On Wed, 16 Jan 2013 08:30:49 -0800 (PST)
Andy <jonesandy@comcast.net> wrote:

On Jan 16, 6:30 am, David Brown <da...@westcontrol.removethisbit.com
wrote:
For Linux, you can use RabbitSVN as a plug-in to Nautilus in much the
same way as TortoiseSVN in Windows, and Meld as a good gui for comparing
text files.

Thanks for the pointers on linux tools. Did you mean "RabbitVCS"?

RabbitVCS looks promising, but it is still version 0.15.1 (maybe a
little immature yet for professional use, e.g. something we would
deploy and recommend to the development teams).

Meld looks really good, and appears a little more mature.

Andy
Rabbit's definitely a bit immature if you want to compare it to
Tortoise. I find I still do half of my SVN management from the command
line rather than using it; thinks like copying and status checking.

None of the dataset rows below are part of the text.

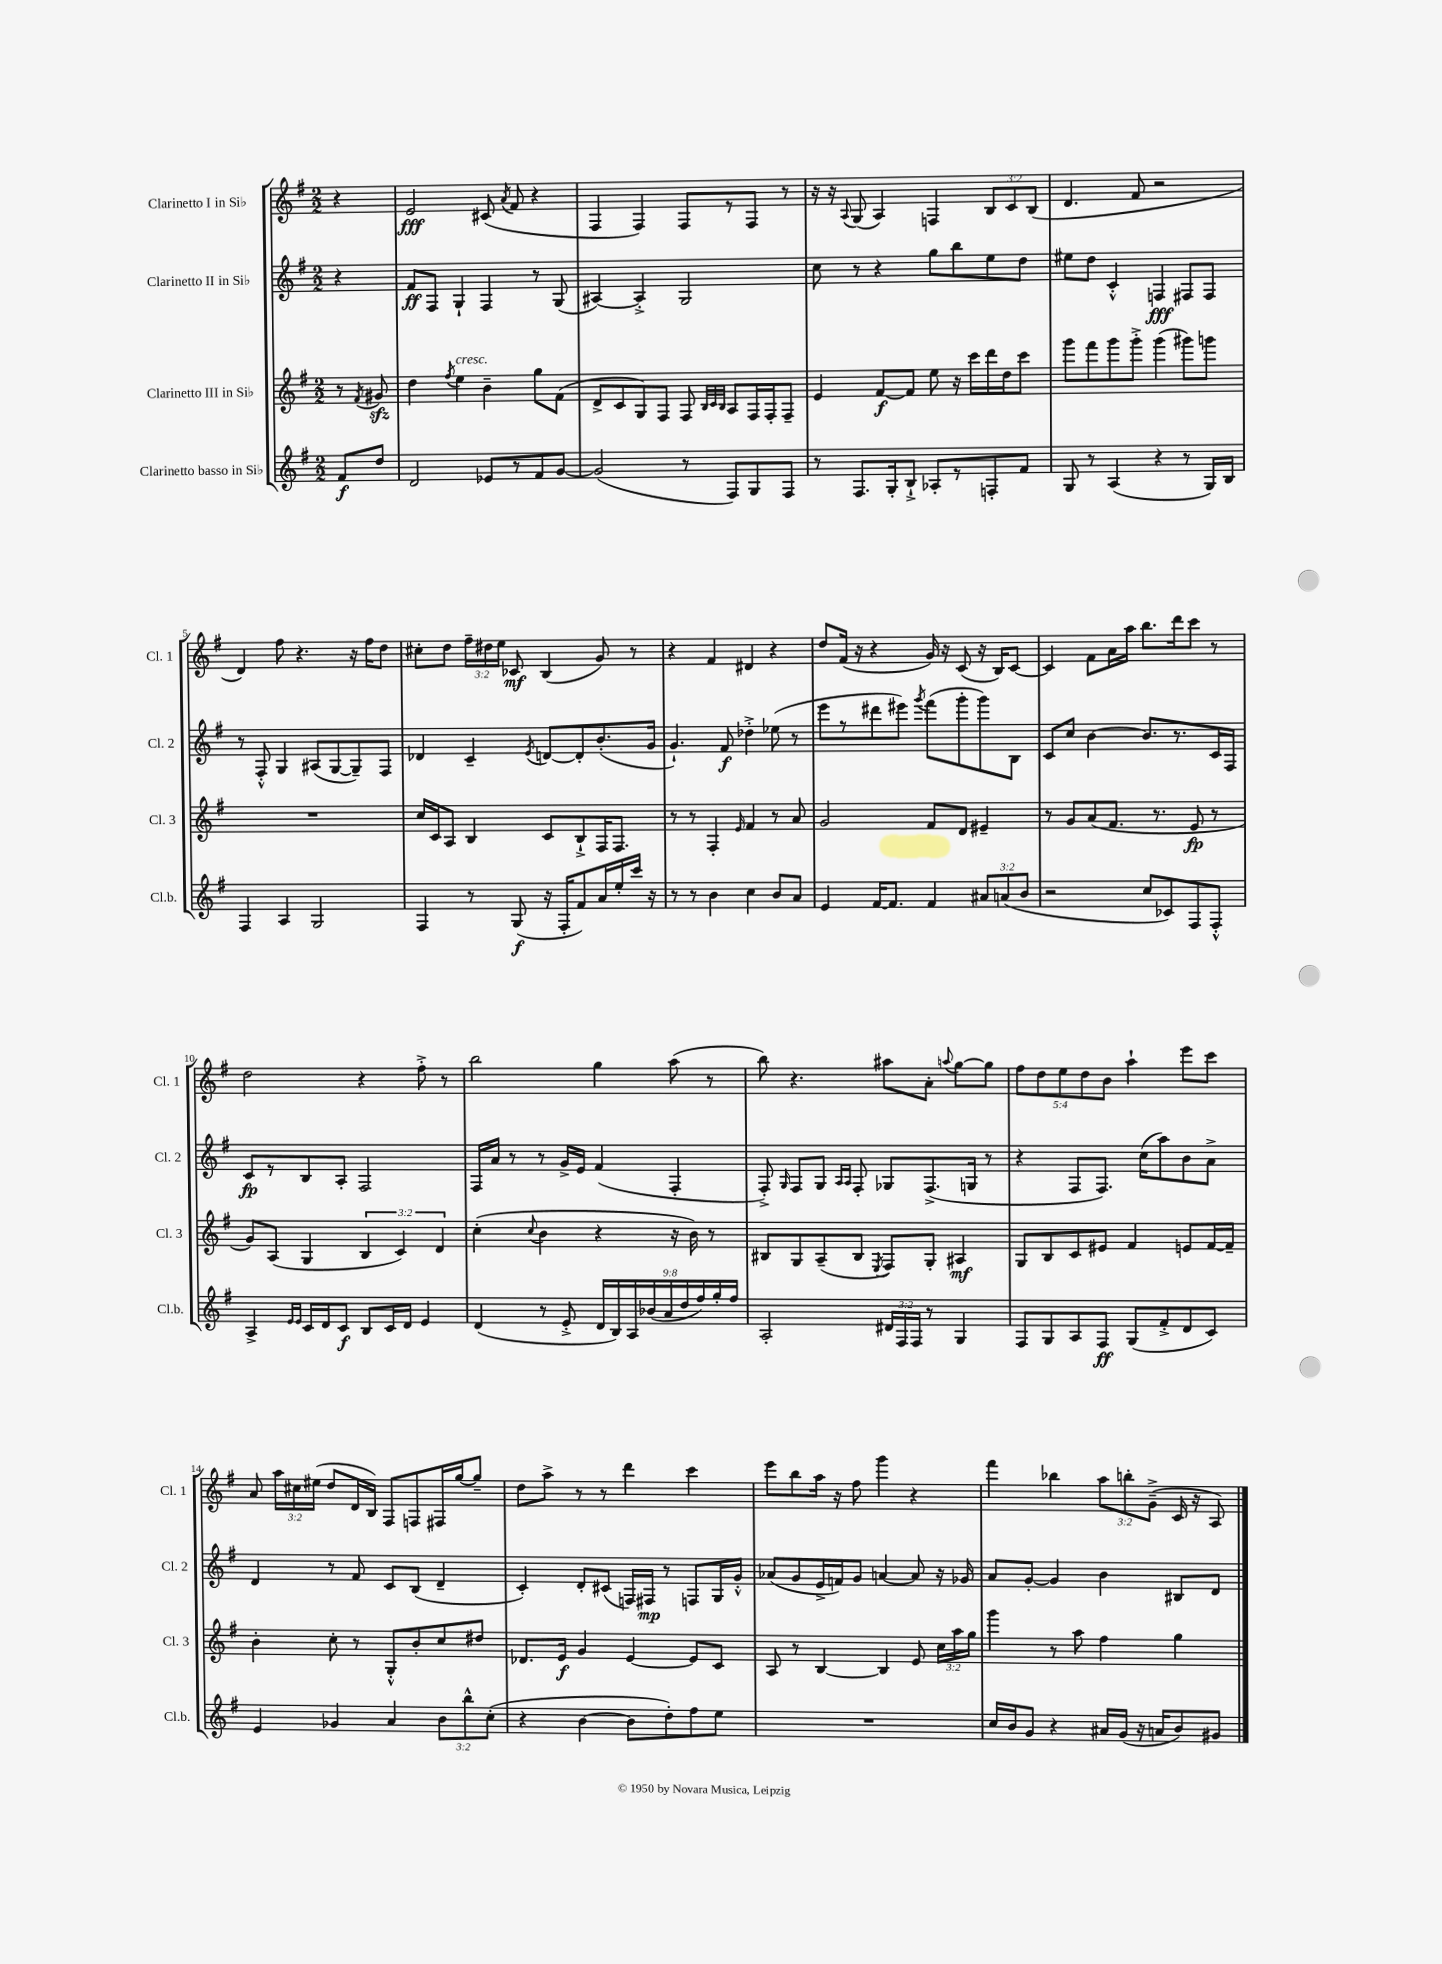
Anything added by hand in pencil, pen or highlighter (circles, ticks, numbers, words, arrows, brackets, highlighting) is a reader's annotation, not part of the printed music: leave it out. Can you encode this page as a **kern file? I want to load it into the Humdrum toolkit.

**kern	**kern	**kern	**kern
*staff4	*staff3	*staff2	*staff1
*clefG2	*clefG2	*clefG2	*clefG2
*k[f#]	*k[f#]	*k[f#]	*k[f#]
*M2/2	*M2/2	*M2/2	*M2/2
8f#	8r	4r	4r
.	8qf#	.	.
8dd	8g#	.	.
=	=	=	=
2d	4dd	8f#	2e
.	.	8F#	.
.	8qff#	.	.
.	4ee	4G`	.
8e-	4b~	4F#	(8c#
.	.	.	8qa
8r	.	.	8f#
8f#	8gg	8r	4r
[8g	(8f#	(8G	.
=	=	=	=
(2g]	8d^	[4A#)	4F#
.	8c	.	.
.	8G)	4A#'^]	4F#)
.	8F#	.	.
8r	8F#	2G	8F#
.	32qqB	.	.
.	32qqc	.	.
.	32qqB	.	.
8F#)	8A	.	8r
8G	16F#	.	8F#
.	16F#'	.	.
8F#	8F#~	.	8r
=	=	=	=
8r	4e	8cc	16r
.	.	.	16r
.	.	.	8qqA
8.F#	.	8r	(8G
.	[8f#	4r	4A)
16G'	.	.	.
8B`^	8f#]	.	.
8A-'	8ee	8gg	4F
8r	16r	8bb	.
.	16ccc	.	.
8F'	16ddd	8ee	12B
.	16dd	.	.
.	.	.	12c
8f#	8ccc	8dd	.
.	.	.	(12B
=	=	=	=
8G	8ggg	8ee#	4.d
8r	8fff#	8dd	.
(4A	8ggg	4c'^^	.
.	8ggg'^	.	8f#
4r	(4ggg	4F	2r
8r	8ggg#)	8F#	.
16G)	8ggg	8F#	.
16B	.	.	.
=	=	=	=
4F#	1r	8r	4d)
.	.	8F#'^^	.
4A	.	4G	8ff#
.	.	.	4.r
2G	.	(8A#	.
.	.	[8G	.
.	.	8G~])	16r
.	.	.	16ff#
.	.	8F#	8dd
=	=	=	=
4F#	16cc	4d-	8cc#'
.	16c	.	.
.	8A	.	8dd
8r	4B	4c~	24ff#~
.	.	.	24dd#
.	.	.	24ee
(8G	.	.	8c-
.	.	8qe	.
16r	8c	[8d	(4B
16F#'	.	.	.
8f#)	8B`^	8d']	.
16a	16F#	(8.b'	8g)
16ee'	8.F#	.	.
16ccc	.	.	8r
16r	.	16g	.
=	=	=	=
8r	8r	4.g`)	4r
8r	8r	.	.
4b	4F#'	.	4f#
.	.	8f#	.
.	16qqe	.	.
4cc	4f#	4dd-'^	4d#
8b	8r	(8ee-	4r
8a	8a	8r	.
=	=	=	=
4e	2g	8eee	8dd
.	.	8r	(16f#
.	.	.	16r
[16f#	.	8ddd#	4r
8.f#]	.	.	.
.	.	8eee#)	.
.	.	8qggg	.
4f#	8f#	(8fff#	16g)
.	.	.	16r
.	8d	8ggg'	(8c
12a#	4e#~	8ggg)	16r
.	.	.	16B)
(12a	.	.	.
.	.	8B	[8c
12b	.	.	.
=	=	=	=
2r	8r	8c	4c]
.	8g	8cc	.
.	(8a	[4b	8f#
.	8.f#	.	16a
.	.	.	16aa
8cc	.	8.b]	8.bb
.	8.r	.	.
8c-)	.	.	.
.	.	8.r	16ddd
8F#	8e	.	8ccc
8F#'^^	8r	16c	8r
.	.	16F#	.
=	=	=	=
4A^	8g)	8c	2dd
.	(8A	8r	.
16qqe	.	.	.
16qqe	.	.	.
16c	4G	8B	.
16d	.	.	.
8c	.	8A'	.
8B	6B	2F#	4r
16c	.	.	.
.	6c)	.	.
16d	.	.	.
4e	.	.	8ff#'^
.	6d	.	.
.	.	.	8r
=	=	=	=
(4d	(4cc'	16F#	2bb
.	.	16a	.
.	.	8r	.
.	8qqcc	.	.
8r	4b	8r	.
8e'^	.	16g^	.
.	.	16e	.
18d	4r	(4f#	4gg
18B)	.	.	.
18A	.	.	.
(18b-	.	.	.
18a	.	.	.
.	16r	4F#'	(8aa
18dd	.	.	.
.	16b)	.	.
18ff#)	.	.	.
.	8r	.	8r
18gg'	.	.	.
18ff#	.	.	.
=	=	=	=
2A'	8B#	8F#'^)	8bb)
.	.	16qqG	.
.	8G	8F#	4.r
.	(8A~	8G	.
.	.	16qqA	.
.	.	16qqA	.
.	8B#	8F#'	.
.	8qE	.	.
24d#	8F#)	8G-	8aa#
24F#	.	.	.
24F#	.	.	.
8r	8G'	(8.F#^	8a'
.	.	.	8qqaa
4G	4A#	.	[8gg
.	.	16G	.
.	.	8r	8gg]
=	=	=	=
8F#	8G	4r	10ff#
.	.	.	10dd
8G	8B	.	.
.	.	.	10ee
8A	8c	8F#	.
.	.	.	10dd
8F#	8e#	8.F#)	.
.	.	.	10b
(8G	4f#	.	4aa`
.	.	(16cc	.
8f#'^	.	8aa)	.
8d	8e	8b	8eee
8c)	[16f#	8a^	8ccc
.	16f#~]	.	.
=	=	=	=
4e	4b'	4d	8a
.	.	.	24aa
.	.	.	24cc#
.	.	.	(24ee#
4g-	8cc'	8r	8dd
.	8r	8f#	16d
.	.	.	16B)
4a	8G'^^	8c	8F#
.	8b'	(8B	8F
12b	8cc	4d~	16F#
.	.	.	[16gg
12bb^^	.	.	.
.	8dd#	.	8gg~]
(12cc'	.	.	.
=	=	=	=
4r	8.d-	4c')	8dd
.	.	.	8aa^
.	16e	.	.
[4b	4g	8d'	8r
.	.	(8c#	8r
8b]	[4e	16F)	4ddd
.	.	16F#	.
8dd')	.	8r	.
8ff#	8e]	8F	4ccc
8ee	8c	16G	.
.	.	16g'^^	.
=	=	=	=
1r	8A	(8a-	8eee
.	8r	8g	8bb
.	[4B	16e^	16aa
.	.	16f)	16r
.	.	8g	8ff#
.	4B]	[4a	4ggg
.	8e	8a]	4r
.	24cc	16r	.
.	24aa	.	.
.	.	16g-	.
.	24gg	.	.
=	=	=	=
16cc	4ggg	8a	4fff#
16b	.	.	.
8g	.	[8g'	.
4r	8r	4g]	4bb-
.	8aa	.	.
16a#	4ff#	4b	12aa
(16g	.	.	.
.	.	.	12bb'
16r	.	.	.
.	.	.	(12g~^
16a	.	.	.
8b)	4gg	8B#	16c
.	.	.	16r
8g#	.	8d	8A)
==	==	==	==
*-	*-	*-	*-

I use meld as my visual diff tool, and it's absolutely great.

--
Rob Gaddi, Highland Technology -- www.highlandtechnology.com
Email address domain is currently out of order. See above to fix.
 
On Jan 16, 6:30 am, David Brown <da...@westcontrol.removethisbit.com>
wrote:
For Linux, you can use RabbitSVN as a plug-in to Nautilus in much the
same way as TortoiseSVN in Windows, and Meld as a good gui for comparing
text files.
Thanks for the pointers on linux tools. Did you mean "RabbitVCS"?

RabbitVCS looks promising, but it is still version 0.15.1 (maybe a
little immature yet for professional use, e.g. something we would
deploy and recommend to the development teams).

Meld looks really good, and appears a little more mature.